Bruce Griffiths wrote:
Joseph M Gwinn wrote:
[email protected] wrote on 02/02/2010 08:19:26 PM:
From:
Bruce Griffiths<[email protected]>
To:
Discussion of precise time and frequency measurement
<[email protected]>
Date:
02/02/2010 08:20 PM
Subject:
Re: [time-nuts] Triangle Waves
Sent by:
[email protected]
Joseph M Gwinn wrote:
[email protected] wrote on 02/02/2010 07:20:24 PM:
From:
Bruce Griffiths<[email protected]>
To:
Discussion of precise time and frequency measurement
<[email protected]>
Date:
02/02/2010 07:27 PM
Subject:
Re: [time-nuts] Triangle Waves
Sent by:
[email protected]
Magnus Danielson wrote:
[snip]
Just a reality check question here... a simple triangle oscillator
is
very easily created by two op-amps, one for an integrator and one
for
Schmitt trigger operation. If you want better long-term
stability open
the loop and insert a 10 Hz from your favourite divider chain of a
trusted 10 MHz or so. Would such a design be limiting your
measurement
goals considerable, and would any flaws be reasonably to overcome by
better design?
Cheers,
Magnus
For beat frequencies in the 1-100Hz range one only need verify the
ZCD
jitter and delay variations etc., to within a few nanosec.
In the short term such jitter tantalisingly close to what a well
designed audio oscillator is capable of.
Unfortunately the trigger jitter in most counters is very large for
frequencies in this range so verifying the low jitter of an audio
oscillator requires using a ZCD or equivalent.
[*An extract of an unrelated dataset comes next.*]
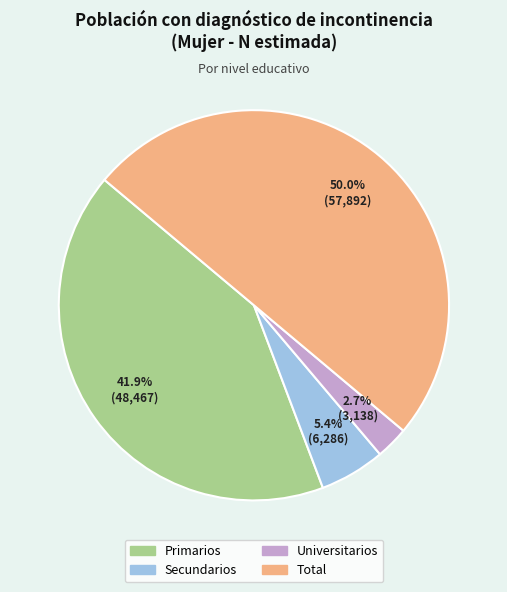

Is it true that Universitarios is 3% of the pie?

True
Would integration of a 50% duty cycle square wave generate an adequate
triangle wave? Modern opamps make pretty good low-noise integrators,
although one would need to use a good integration capacitor to ensure
linear ramps.
The square wave would come from a simple binary divider
chain, which will
clean many things up and ensure a stable duty cycle, whateverthe
nature
of the original signal source.
Joe Gwinn
The integration function requires a low frequency cutoff (either a
servoloop or a resistor shunting the integration capacitor) to avoid
integrator saturation.
This inevitably distorts the triangle wave, however it should be
possible to reduce the triangular wave distortion by predistorting the
integrator input current.
Yes, there would need to be some kind of drift compensation (I favor a
opamp servoloop), but given that we are trying to measure ZCD jitter
(versus long-term wander), isn't this good enough? The distortion
will be
small and stable, and so will not cause jitter.
Joe Gwinn
Yes one shouldn't lose sight of the goal which isnt a perfect
triangular wave, but merely a low jitter one.
The major problem is the Johnson noise of the resistors used in the
integrator.
If for example one uses a simple RC filter using 25k plus 10uF and
drives it with a 10Hz square wave the output noise at dc is about
20nv/rtHz.
The output slew rate with say a 5V amplitude square wave is about 1V
pp and the zero crossing jitter due to Johnson noise is on the order
of 3ns.
Bruce
Make that 25K plus 2uF producing ~2V pp quasi triangular wave with a
slew rate of around 40V/s and a noise bandwidth of about 5Hz producing a
zero crossing jitter of around 1.1ns due to Johnson noise from the 25K
resistor.
To ensure this isnt degraded by the logic supply noise an extremely low
noise logic supply (at least for the output stage) is necessary.